### Your task
Pictures aside, write out the data exactly as it reads.

### Information provided
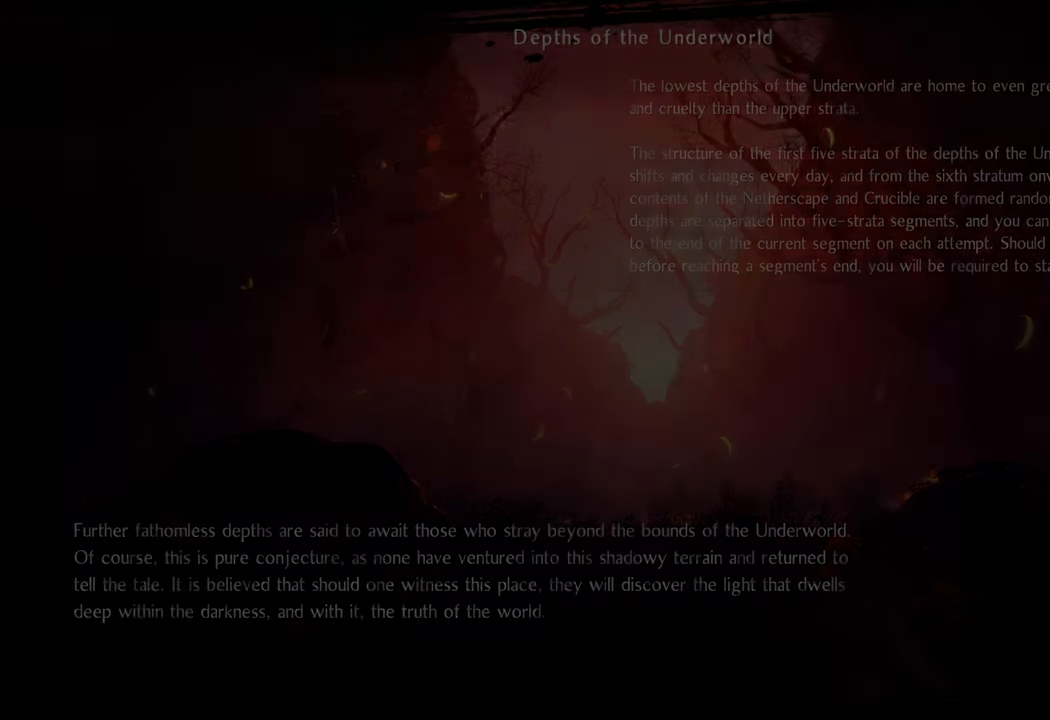
{"buttons": [], "left_stick": "center", "right_stick": "center", "events": []}
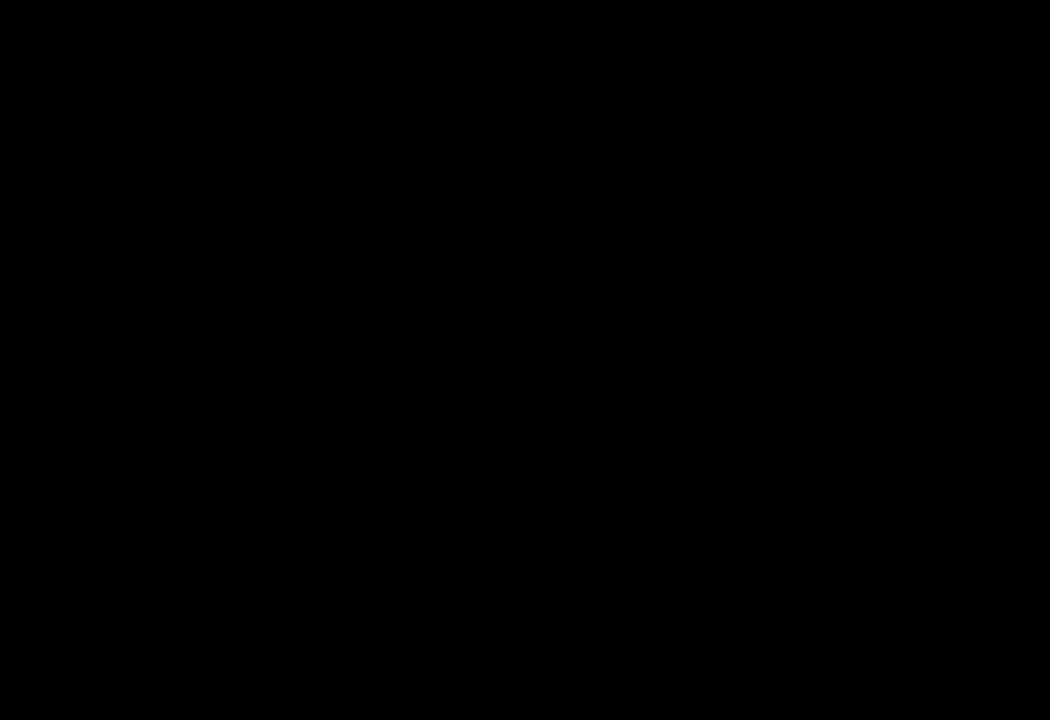
{"buttons": [], "left_stick": "center", "right_stick": "center", "events": []}
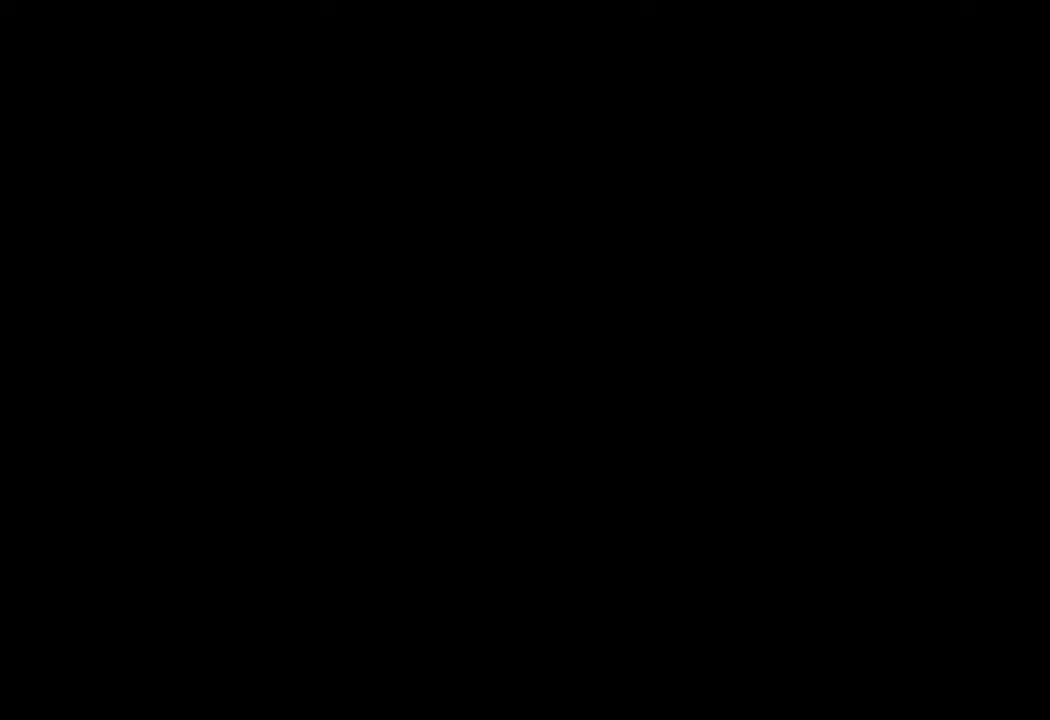
{"buttons": [], "left_stick": "center", "right_stick": "center", "events": []}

### Exercise response
{"buttons": [], "left_stick": "center", "right_stick": "center", "events": []}
{"buttons": [], "left_stick": "center", "right_stick": "center", "events": []}
{"buttons": [], "left_stick": "center", "right_stick": "center", "events": []}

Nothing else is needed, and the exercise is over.